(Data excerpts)

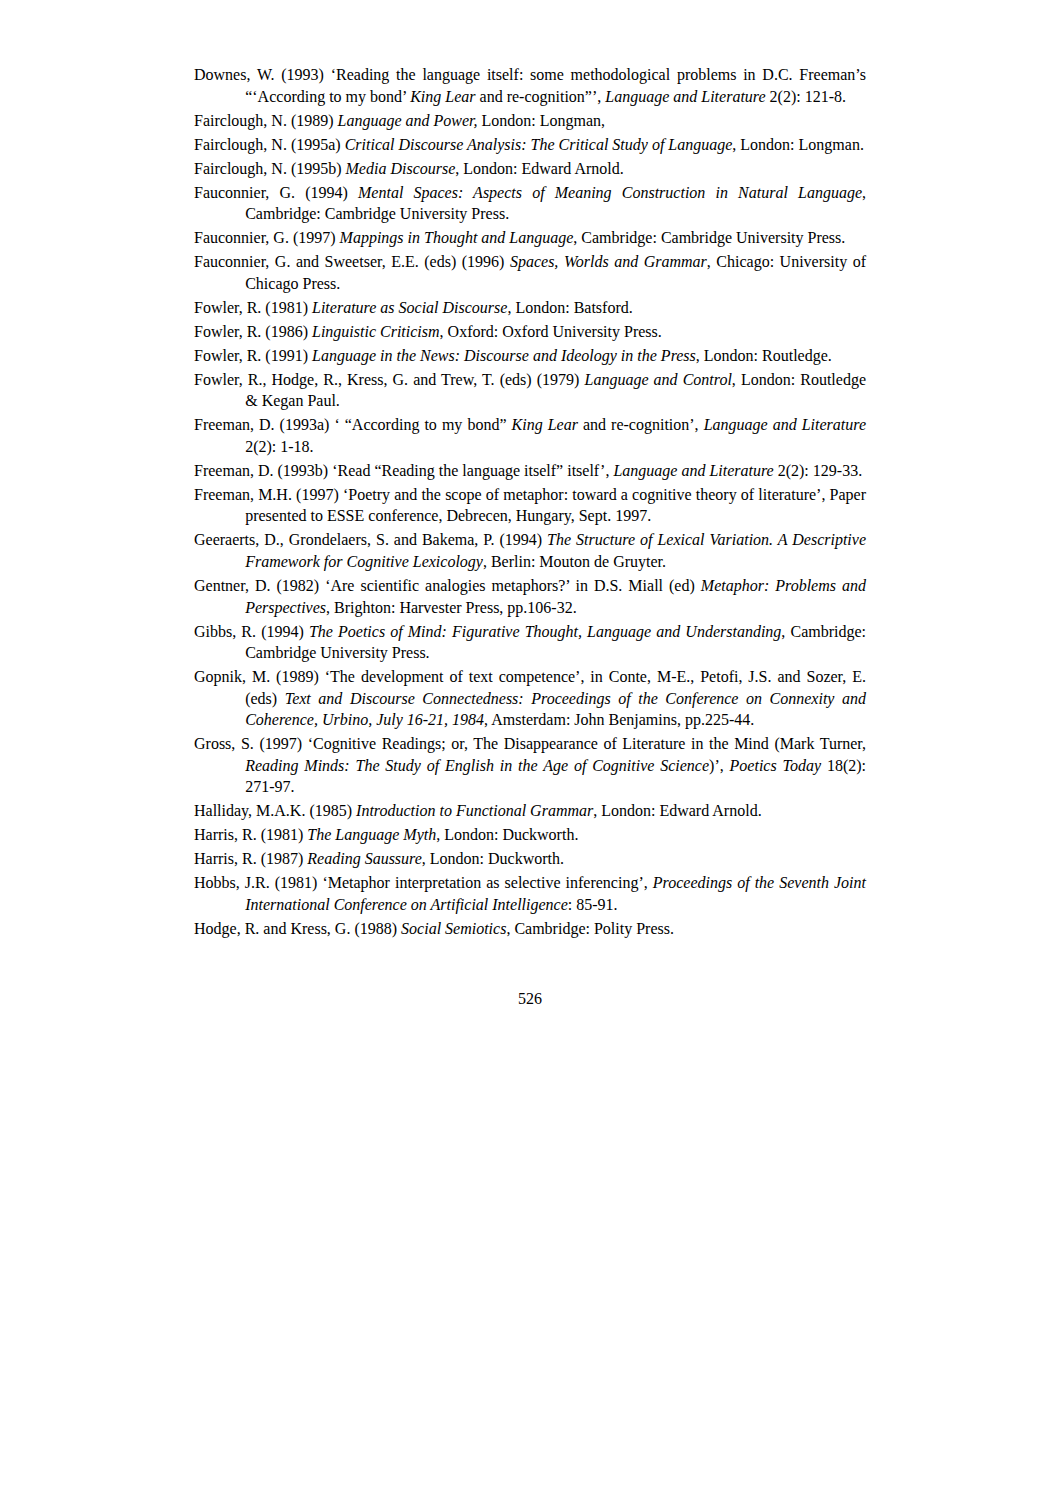Downes, W. (1993) ‘Reading the language itself: some methodological problems in D.C. Freeman’s “‘According to my bond’ King Lear and re-cognition”’, Language and Literature 2(2): 121-8.
Fairclough, N. (1989) Language and Power, London: Longman,
Fairclough, N. (1995a) Critical Discourse Analysis: The Critical Study of Language, London: Longman.
Fairclough, N. (1995b) Media Discourse, London: Edward Arnold.
Fauconnier, G. (1994) Mental Spaces: Aspects of Meaning Construction in Natural Language, Cambridge: Cambridge University Press.
Fauconnier, G. (1997) Mappings in Thought and Language, Cambridge: Cambridge University Press.
Fauconnier, G. and Sweetser, E.E. (eds) (1996) Spaces, Worlds and Grammar, Chicago: University of Chicago Press.
Fowler, R. (1981) Literature as Social Discourse, London: Batsford.
Fowler, R. (1986) Linguistic Criticism, Oxford: Oxford University Press.
Fowler, R. (1991) Language in the News: Discourse and Ideology in the Press, London: Routledge.
Fowler, R., Hodge, R., Kress, G. and Trew, T. (eds) (1979) Language and Control, London: Routledge & Kegan Paul.
Freeman, D. (1993a) ‘ “According to my bond” King Lear and re-cognition’, Language and Literature 2(2): 1-18.
Freeman, D. (1993b) ‘Read “Reading the language itself” itself’, Language and Literature 2(2): 129-33.
Freeman, M.H. (1997) ‘Poetry and the scope of metaphor: toward a cognitive theory of literature’, Paper presented to ESSE conference, Debrecen, Hungary, Sept. 1997.
Geeraerts, D., Grondelaers, S. and Bakema, P. (1994) The Structure of Lexical Variation. A Descriptive Framework for Cognitive Lexicology, Berlin: Mouton de Gruyter.
Gentner, D. (1982) ‘Are scientific analogies metaphors?’ in D.S. Miall (ed) Metaphor: Problems and Perspectives, Brighton: Harvester Press, pp.106-32.
Gibbs, R. (1994) The Poetics of Mind: Figurative Thought, Language and Understanding, Cambridge: Cambridge University Press.
Gopnik, M. (1989) ‘The development of text competence’, in Conte, M-E., Petofi, J.S. and Sozer, E. (eds) Text and Discourse Connectedness: Proceedings of the Conference on Connexity and Coherence, Urbino, July 16-21, 1984, Amsterdam: John Benjamins, pp.225-44.
Gross, S. (1997) ‘Cognitive Readings; or, The Disappearance of Literature in the Mind (Mark Turner, Reading Minds: The Study of English in the Age of Cognitive Science)’, Poetics Today 18(2): 271-97.
Halliday, M.A.K. (1985) Introduction to Functional Grammar, London: Edward Arnold.
Harris, R. (1981) The Language Myth, London: Duckworth.
Harris, R. (1987) Reading Saussure, London: Duckworth.
Hobbs, J.R. (1981) ‘Metaphor interpretation as selective inferencing’, Proceedings of the Seventh Joint International Conference on Artificial Intelligence: 85-91.
Hodge, R. and Kress, G. (1988) Social Semiotics, Cambridge: Polity Press.
526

**Problem description:** Print exactly the lines above, between the one holding "Fairclough, N. (1995b)" and the one holding "Fowler, R. (1981)", inclusive, and nothing besides.

**Result of this task:**
Fairclough, N. (1995b) Media Discourse, London: Edward Arnold.
Fauconnier, G. (1994) Mental Spaces: Aspects of Meaning Construction in Natural Language, Cambridge: Cambridge University Press.
Fauconnier, G. (1997) Mappings in Thought and Language, Cambridge: Cambridge University Press.
Fauconnier, G. and Sweetser, E.E. (eds) (1996) Spaces, Worlds and Grammar, Chicago: University of Chicago Press.
Fowler, R. (1981) Literature as Social Discourse, London: Batsford.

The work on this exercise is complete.